River clean-ups reveal the litter that pollutes Southend sea

21 February 2019, 16:34 | Updated: 21 February 2019, 17:20


There's a lot about plastic pollution in the news at the moment and river clean-ups along the Thames have revealed it's small pieces of litter, microplastics, that are the big problem in Southend.

The Marine Conservation Society's Beachwatch Programme say the town, where the Thames meets the sea, has more than 2,500 pieces of litter per every 100 metres surveyed.

Of those, 28% were unrecognisable, small plastic items.

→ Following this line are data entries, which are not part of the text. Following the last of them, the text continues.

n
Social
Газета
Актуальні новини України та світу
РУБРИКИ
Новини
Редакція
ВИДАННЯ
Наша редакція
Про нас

Lauren Eyles, MCS Beachwatch Manager, told Heart "The proportion of single use plastic found at Southend... was slightly lower than the other areas but that's because most of the litter found was small bits and microplastics.

"We find much more unidentified, tiny plastic at these sites because the plastic has been floating around for some time. However, they may well have once been single-use. Beach cleaners are far more likely to find microplastics these days than larger identifiable items."

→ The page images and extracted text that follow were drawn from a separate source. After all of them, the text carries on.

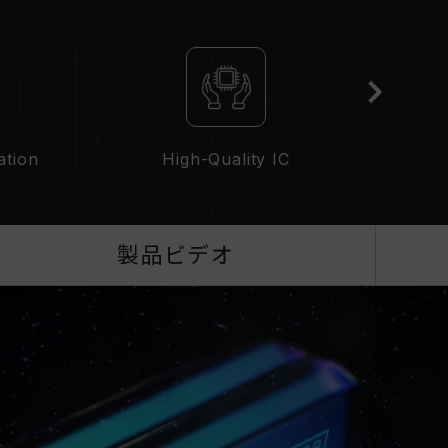
情報は、「
互換性チェック
」ページにてご確認くだ
メーカーのQVL（互換性リスト）をご参照くださ
BIOS設定、マザーボード、およびCPUの互換性
ation
High-Quality IC
なるメモリーを混在させないでください。各セット
ます。異なるセットのメモリーを混在させると、シ
敗したりする可能性があります。
性能（Performance）と現在使用しているマザ
製品ビデオ
リの動作周波数に影響を与える可能性があります。
（AMD）を有効にしない場合、メモリはSPDのデフォル
えばDDR5-4800（またはそれ以下）となりま
欠陥ではありません。
にする必要があり、一部のマザーボードでは、指定された
最大動作周波数は、システム設定性によって決まり
XPOを有効化）はJEDEC標準に準拠しておらず、シス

But she's optimistic things can be changed for the better adding: "Through industry making changes, through law changes and through individuals changes we can absolutely turn this around, but it needs dedication from all sides."

River clean events were run by the Marine Conservation Society (MCS) and waterways charity Thames 21 as part of the Waitrose & Partners/MCS beach and river clean programme.

Thames21 ran 20 river clean events towards the end of 2017 and into 2018 at Thames tributaries and tidal Thames sites.

The evidence was compared to MCS beach litter data from four beach cleans at Southend-on-Sea.